We recently brought to a close two flagship investments supported by the Bill and Melinda Gates Foundation (BMGF) with: (1) A partnership with the National Rural Livelihoods Mission in India; and (2) the Ministry of Agriculture, the Regional Bureaus of Agriculture, and the Agricultural Transformation Agency in Ethiopia through which we have reached 2.3M farmers (70% women), created over 6000 videos and trained over 50,000 frontline extension workers.

With COVID-19 and continued risks posed by climate change, we are continuing to innovate.  As we look towards new innovations with the use of multiple digital channels of communication & solutions to support access to markets, we want to take stock of what we have learned in the past. 

We have learned that a farmer-focused approach is key to promote adoption of new practices. That is why we share locally produced videos on agronomic practices that feature farmers who are role models in their communities, building on social networks through facilitated group discussions to enable collective learning. 

Deep partnerships with governments contribute to systems change at scale. State and national governments have institutionalized the community video approach through committing financial and human resources and embedding the approach in extension strategies. The governments of India and Ethiopia have invested $21.6M in the approach, and 75% of districts we partner with in India have built capacity to independently sustain the approach.

And finally, farmer feedback and data enables constant iteration and high returns on investment. Feedback mechanisms must collect actionable data to enable realignment to individual and community needs.

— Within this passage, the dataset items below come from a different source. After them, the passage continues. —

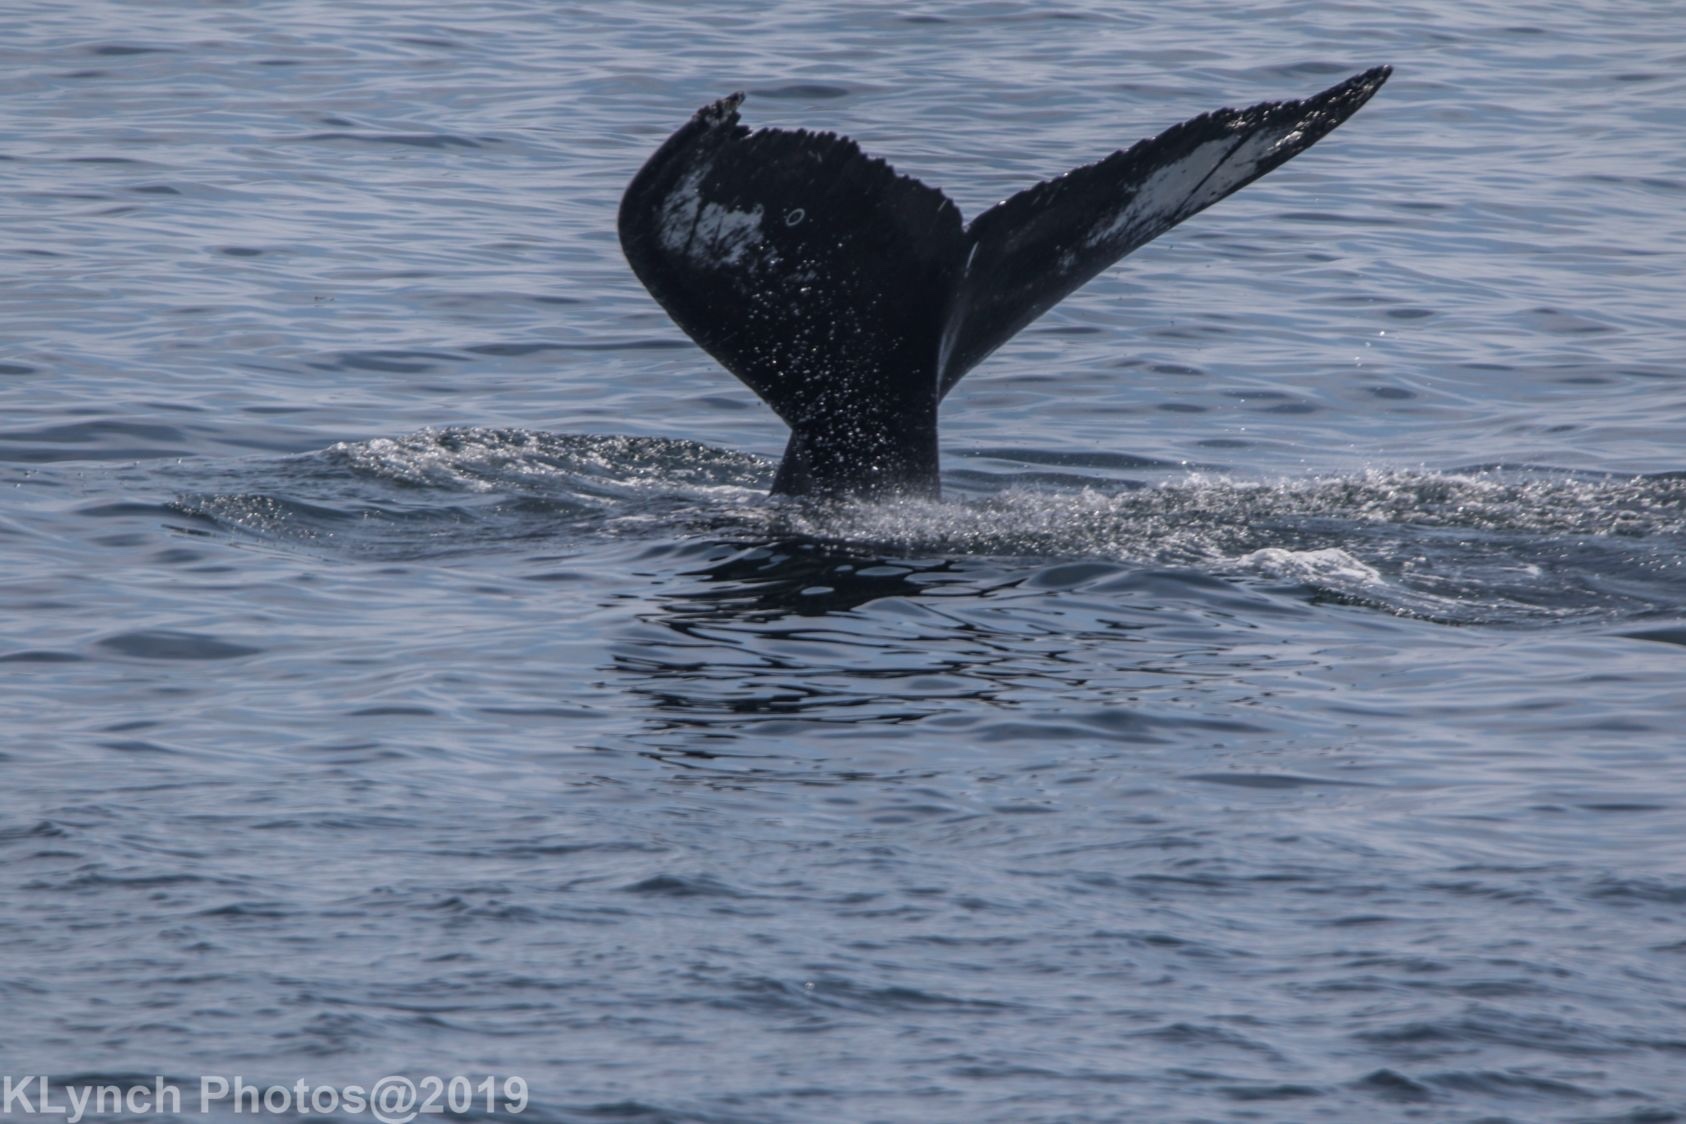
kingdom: Animalia
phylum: Chordata
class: Mammalia
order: Cetacea
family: Balaenopteridae
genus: Megaptera
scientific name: Megaptera novaeangliae
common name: Humpback whale
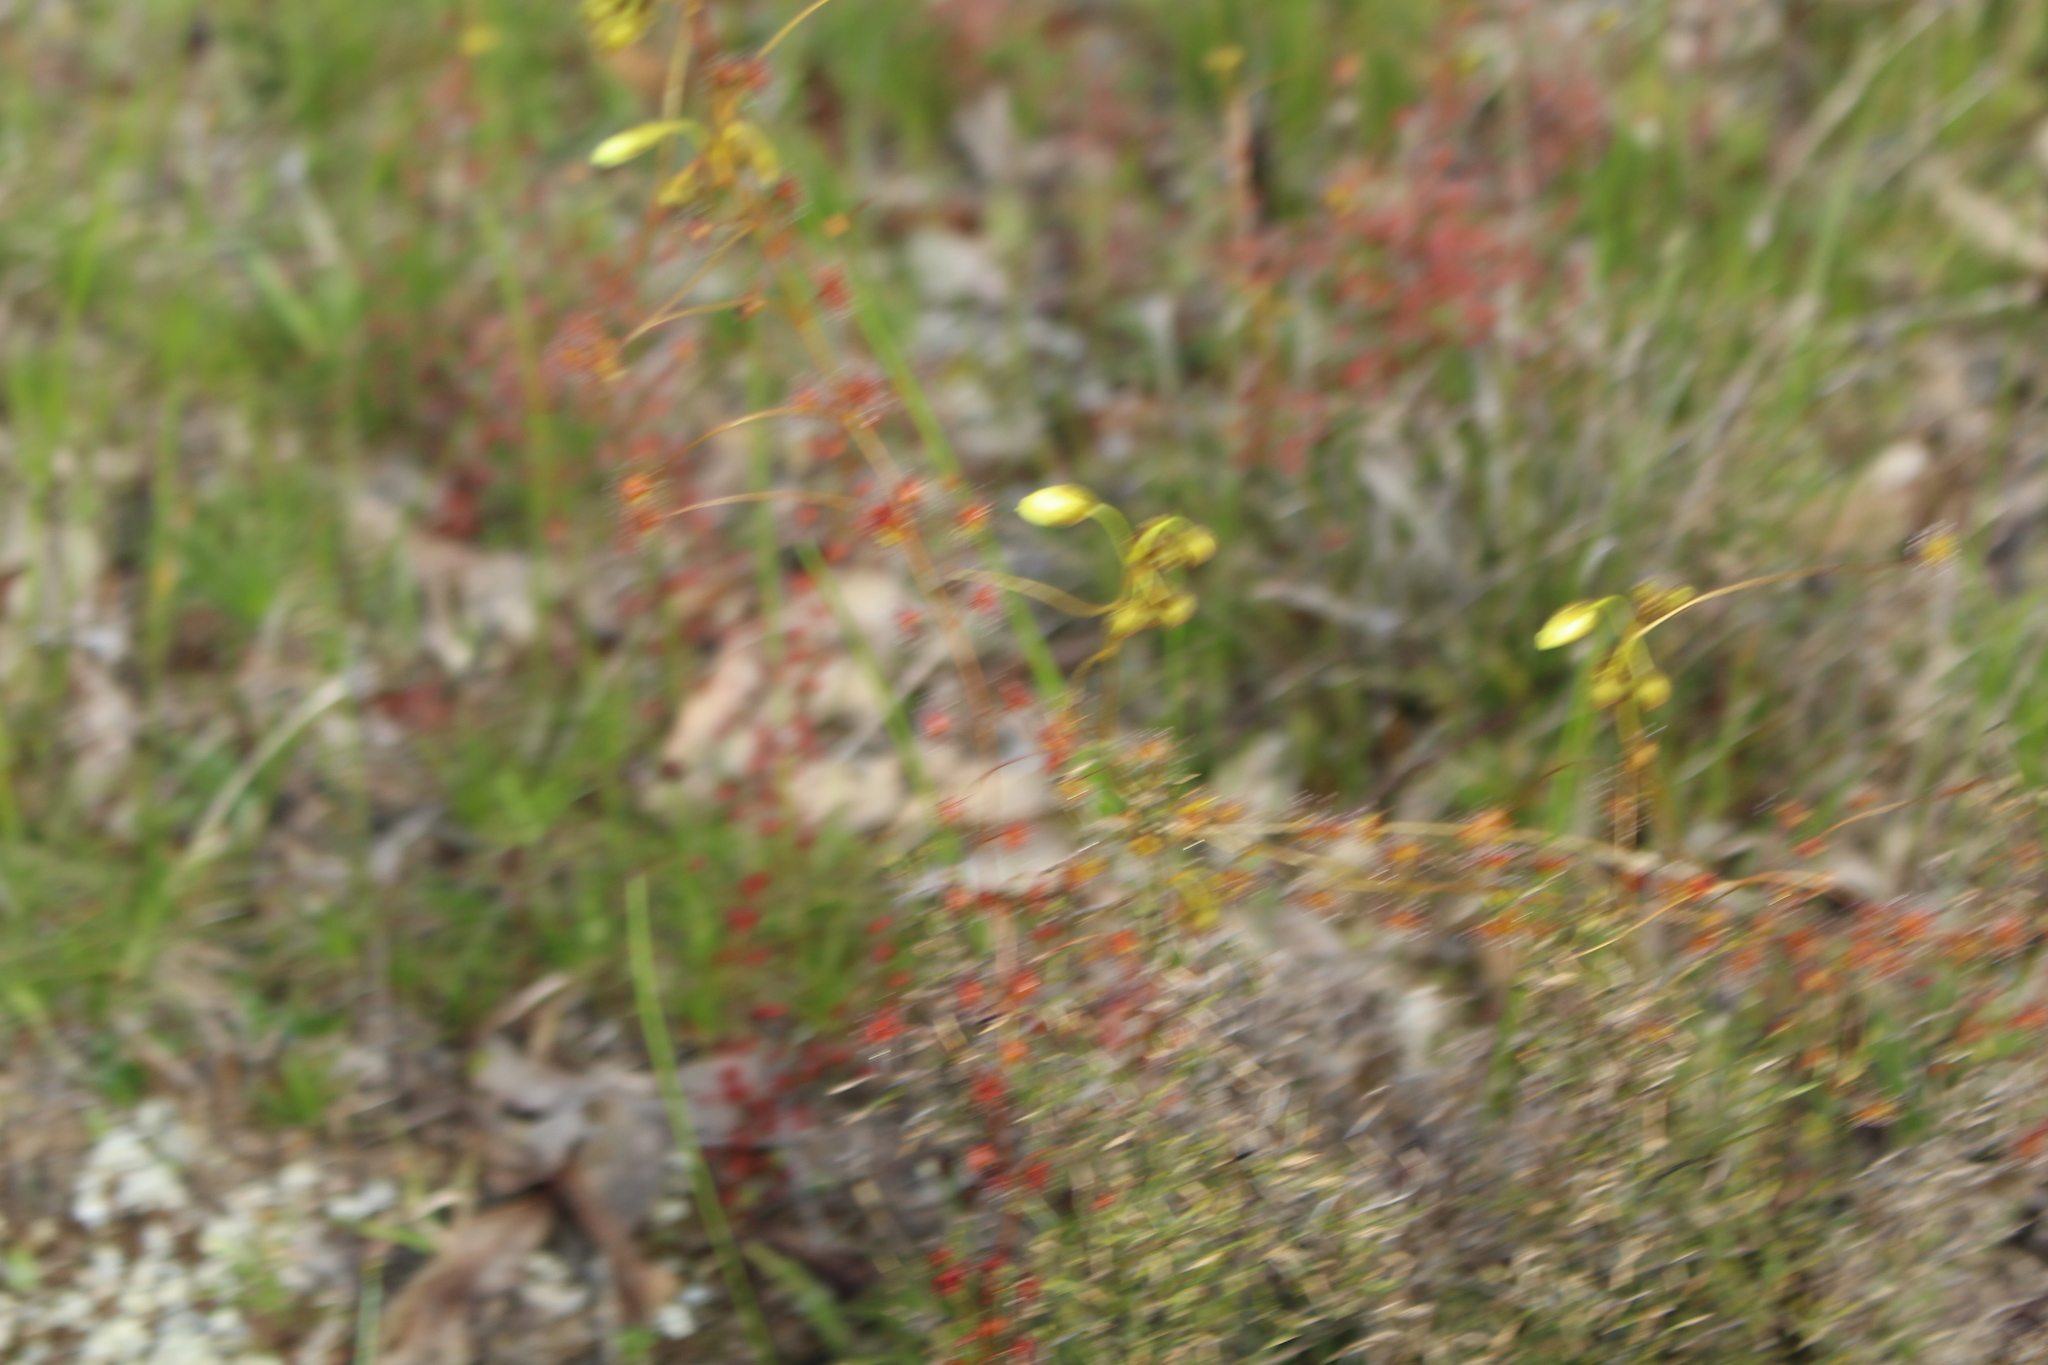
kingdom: Plantae
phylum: Tracheophyta
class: Magnoliopsida
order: Caryophyllales
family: Droseraceae
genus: Drosera
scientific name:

Digital Green’s ‘Connect online Connect Offline’ (COCO) platform tracks gender-disaggregated data and farmer feedback, which informs the next iteration of videos and helps curate content that results in increased impact. 

As a learning organization, we recognize that we have a long way to go – from ensuring that we continue to support our partners address the differences in quality across regions; that data is not just collected but used to make decisions; that content is truly targeted & tailored to the needs of farmers; and that farmers have the agency to choose the extension services they want by controlling and sharing their data on their own terms.  

Starting today, and over the next few weeks, we will share some of our main evidence & learnings in the form of short videos by prominent researchers who have evaluated our collective impact.


Independent Digital Development Consultant, Martine Koopman, who supported USAID, DFID, BMGF and IFAD funded research by Landell Mills shares here findings on the use of integrated communication channels (video, radio, and IVR advisories) in disseminating agronomic practices in Ethiopia.


Beyond agriculture, Digital Green has also tested its approach to support health and nutrition messaging among rural farming families. Suneetha Kadiyala, Senior Lecturer (Associate Professor) at London School of Hygiene and Tropical Medicine (LSHTM) and the team will share preliminary findings from a 4-arm cluster RCT, in Odisha, India to test participatory videos to promote nutritionally sensitive agriculture (NSA) & use of participatory learning and action meetings.



Katya Vasilaky, Assistant Professor at California Polytechnic State University-San Luis Obispo talks about the impact of the community video approach when tested at scale in Bihar with the State livelihood mission called JEEViKA. This randomized controlled trial spanning two seasons studies one crop (rice) with a focus on the System of Rice Intensification and also studies different types of messages delivered to farmers.


David Speilman, Senior Research Fellow at International Food Policy Research Institute (IFPRI) shares the main outcomes from a study evaluating the impact of the community video approach in Ethiopia (on reach, knowledge, adoption, yield & cost-effectiveness). This study was done in the context of three crops (teff, wheat, maize) & practices already being promoted by the Ministry of Agriculture (e.g., row planting, precise seeding rate & urea dressing), and also varied with the gender of the recipient; This RCT was part of a larger research collaboration between IFPRI and Digital Green in Ethiopia, of which many outputs are discussed in this video.